Obrigada Jorge, meu amigo. Deus te abençoe grandemente. Obrigada por me estimular a escrever sobre temas atuais. Às vezes eu não acho que levo muito jeito para isto e prefiro escrever temas menos complexos. Mas, eu sei que o mundo lá fora não é cor-de-rosa, está mais para o salve-se quem puder. Agradeço a Deus a oportunidade que concedeu em nos fazer úteis à vida de outras pessoas. Como médico, sei que você também vive uma vida útil ao seu próximo.
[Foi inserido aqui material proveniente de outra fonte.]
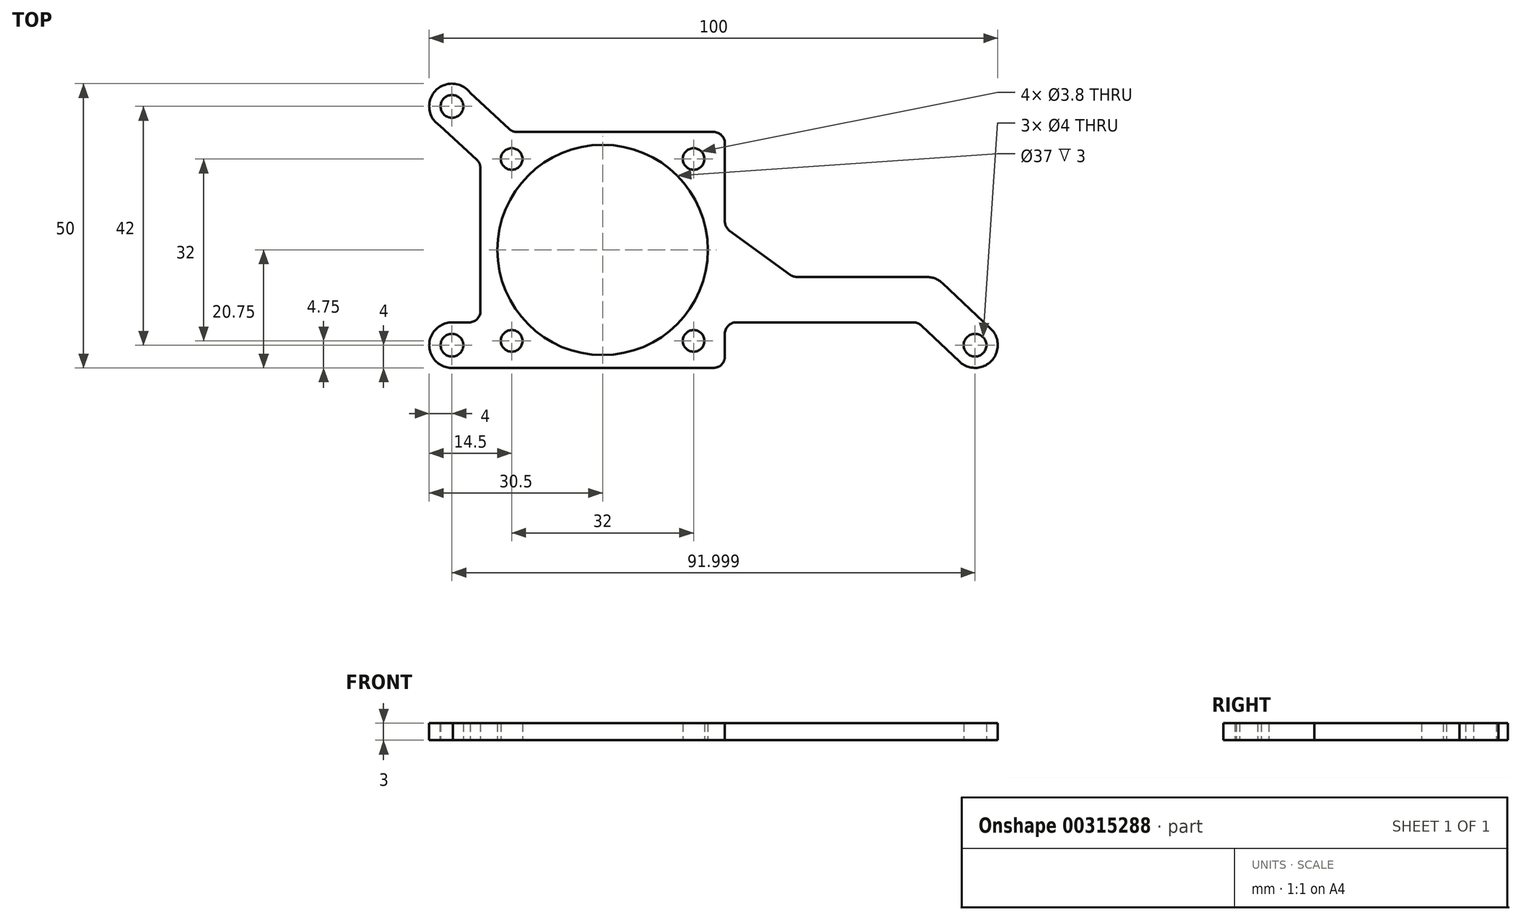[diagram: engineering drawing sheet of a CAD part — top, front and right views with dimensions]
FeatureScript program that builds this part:
annotation { "Feature Type Name" : "Feature", "Feature Type Description" : "" }
export const myFeature = defineFeature(function(context is Context, id is Id, definition is map)
    precondition{}
    {
        {
            var Q0;
            Q0=qCreatedBy(makeId("Top.planeOp"),FACE);
            var sketch = newSketch(context, id + "F0", { "sketchPlane" : qUnion([Q0])});
            skPoint(sketch, "E0.middle", {"position": v(0, 0) * mm});
            skCircle(sketch, "E1", {"center": v(-46, 21) * mm, "radius": 2 * mm});
            skCircle(sketch, "E2.MirrorC", {"center": v(-46, -21) * mm, "radius": 2 * mm});
            skCircle(sketch, "E3.MirrorC", {"center": v(46, -21) * mm, "radius": 2 * mm});
            skLineSegment(sketch, "E4.bottom", {"start": v(-35.36, 16.5) * mm, "end": v(2, 16.5) * mm});
            skLineSegment(sketch, "E4.left", {"start": v(-41, 11.05) * mm, "end": v(-41, -17) * mm});
            skLineSegment(sketch, "E5", {"start": v(14, -17) * mm, "end": v(2, -17) * mm});
            skLineSegment(sketch, "E6", {"start": v(2, -17) * mm, "end": v(2, -25) * mm});
            skPoint(sketch, "E7.middle", {"position": v(-19.5, -4.25) * mm});
            skCircle(sketch, "E8", {"center": v(-35.5, 11.75) * mm, "radius": 1.9 * mm});
            skCircle(sketch, "E9", {"center": v(-19.5, -4.25) * mm, "radius": 18.5 * mm});
            skArc(sketch, "E10", {"start": v(-42.78, 23.38) * mm, "mid": v(-48.94, 23.71) * mm, "end": v(-48.11, 17.6) * mm});
            skArc(sketch, "E11.MirrorC", {"start": v(-45.87, -25) * mm, "mid": v(-50, -21.07) * mm, "end": v(-46, -17) * mm});
            skArc(sketch, "E12.MirrorC", {"start": v(43.24, -23.9) * mm, "mid": v(48.9, -23.75) * mm, "end": v(48.74, -18.09) * mm});
            skPoint(sketch, "E13.orphan", {"position": v(14, -25) * mm});
            skLineSegment(sketch, "E14", {"start": v(-46, -17) * mm, "end": v(-41, -17) * mm});
            skLineSegment(sketch, "E15", {"start": v(-48.11, 17.6) * mm, "end": v(-41, 11.05) * mm});
            skLineSegment(sketch, "E16", {"start": v(-42.78, 23.38) * mm, "end": v(-35.36, 16.5) * mm});
            skLineSegment(sketch, "E17.bottom", {"start": v(14, -17) * mm, "end": v(36, -17) * mm});
            skLineSegment(sketch, "E18", {"start": v(36, -17) * mm, "end": v(43.24, -23.9) * mm});
            skPoint(sketch, "E19.orphan", {"position": v(-41, 16.5) * mm});
            skPoint(sketch, "E7.bottom.end.orphan", {"position": v(-39.5, 15.75) * mm});
            skPoint(sketch, "E7.left.start.orphan", {"position": v(0.5, 15.75) * mm});
            skPoint(sketch, "E7.top.end.orphan", {"position": v(-39.5, -24.25) * mm});
            skPoint(sketch, "E7.top.start.orphan", {"position": v(0.5, -24.25) * mm});
            skLineSegment(sketch, "E20", {"start": v(39.09, -9) * mm, "end": v(48.74, -18.09) * mm});
            skLineSegment(sketch, "E21", {"start": v(2, -0.25) * mm, "end": v(2, 16.5) * mm});
            skLineSegment(sketch, "E22", {"start": v(14, -9) * mm, "end": v(2, -0.25) * mm});
            skPoint(sketch, "E4.right.start.orphan", {"position": v(14, 16.5) * mm});
            skCircle(sketch, "E23.MirrorC", {"center": v(-3.5, 11.75) * mm, "radius": 1.9 * mm});
            skCircle(sketch, "E24.MirrorC", {"center": v(-35.5, -20.25) * mm, "radius": 1.9 * mm});
            skCircle(sketch, "E25.MirrorC", {"center": v(-3.5, -20.25) * mm, "radius": 1.9 * mm});
            skLineSegment(sketch, "E26", {"start": v(-45.87, -25) * mm, "end": v(2, -25) * mm});
            skLineSegment(sketch, "E27", {"start": v(39.09, -9) * mm, "end": v(14, -9) * mm});
            skSolve(sketch);
        }
        {
            var Q0;
            Q0=makeQuery(id+"F0.imprint","IMPRINT",FACE,{"disambiguationData":[TD([[makeQuery(id+"F0.imprint","IMPRINT",EDGE,{"derivedFrom":sQuery(id+"F0.wireOp",EDGE,"E1")}),-1.0]])]});
            extrude(context, id + "F1", {"entities" : qUnion([Q0]), "depth" : 3 * mm});
        }
        {
            var Q0;
            Q0=makeQuery(id+"F1.opExtrude","SWEPT_EDGE",EDGE,{"disambiguationData":[OSD([sQuery(id+"F0.wireOp",EDGE,"E4.left"),sQuery(id+"F0.wireOp",EDGE,"E14")])]});
            var Q1;
            Q1=makeQuery(id+"F1.opExtrude","SWEPT_EDGE",EDGE,{"disambiguationData":[OSD([sQuery(id+"F0.wireOp",EDGE,"E4.left"),sQuery(id+"F0.wireOp",EDGE,"E15")])]});
            var Q2;
            Q2=makeQuery(id+"F1.opExtrude","SWEPT_EDGE",EDGE,{"disambiguationData":[OSD([sQuery(id+"F0.wireOp",EDGE,"E4.bottom"),sQuery(id+"F0.wireOp",EDGE,"E16")])]});
            var Q3;
            Q3=makeQuery(id+"F1.opExtrude","SWEPT_EDGE",EDGE,{"disambiguationData":[OSD([sQuery(id+"F0.wireOp",EDGE,"E4.bottom"),sQuery(id+"F0.wireOp",EDGE,"E21")])]});
            var Q4;
            Q4=makeQuery(id+"F1.opExtrude","SWEPT_EDGE",EDGE,{"disambiguationData":[OSD([sQuery(id+"F0.wireOp",EDGE,"E4.top"),sQuery(id+"F0.wireOp",EDGE,"E6")])]});
            var Q5;
            Q5=makeQuery(id+"F1.opExtrude","SWEPT_EDGE",EDGE,{"disambiguationData":[OSD([sQuery(id+"F0.wireOp",EDGE,"E5"),sQuery(id+"F0.wireOp",EDGE,"E6")])]});
            var Q6;
            Q6=makeQuery(id+"F1.opExtrude","SWEPT_EDGE",EDGE,{"disambiguationData":[OSD([sQuery(id+"F0.wireOp",EDGE,"E21"),sQuery(id+"F0.wireOp",EDGE,"E22")])]});
            var Q7;
            Q7=makeQuery(id+"F1.opExtrude","SWEPT_EDGE",EDGE,{"disambiguationData":[OSD([sQuery(id+"F0.wireOp",EDGE,"E17.top"),sQuery(id+"F0.wireOp",EDGE,"E22")])]});
            var Q8;
            Q8=makeQuery(id+"F1.opExtrude","SWEPT_EDGE",EDGE,{"disambiguationData":[OSD([sQuery(id+"F0.wireOp",EDGE,"E17.bottom"),sQuery(id+"F0.wireOp",EDGE,"E18")])]});
            fillet(context, id + "F2", {"entities" : qUnion([Q0, Q1, Q2, Q3, Q4, Q5, Q6, Q7, Q8]), "radius" : 2 * mm, "tangentPropagation" : true, "allowEdgeOverflow" : false});
        }
        {
            var Q0;
            Q0=makeQuery(id+"F1.opExtrude","SWEPT_EDGE",EDGE,{"disambiguationData":[OSD([sQuery(id+"F0.wireOp",EDGE,"eTp8448j-vD2S-qsJ5-2Ota-6kCuHiR2TWy8"),sQuery(id+"F0.wireOp",EDGE,"E20")])]});
            fillet(context, id + "F3", {"entities" : qUnion([Q0]), "radius" : 4 * mm, "tangentPropagation" : true, "allowEdgeOverflow" : false});
        }
    });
Fizemos isto não porque somos bonzinhos e caridosos, mas porque a misericórdia de Deus é grande sobre a nossa vida.
Deus abençoe a todos.
                                                                                 Denise F Passos

Na foto de família, meu marido, Pastor Ademilson Dorea passos, eu, a Dulce de conjunto vinho - filha de criacão, Rozalia de jardinneira quadriculada - filha de criacão, Suelen a mais alta,Sueni a frente dela, e a pequenina Suelaine, filhas.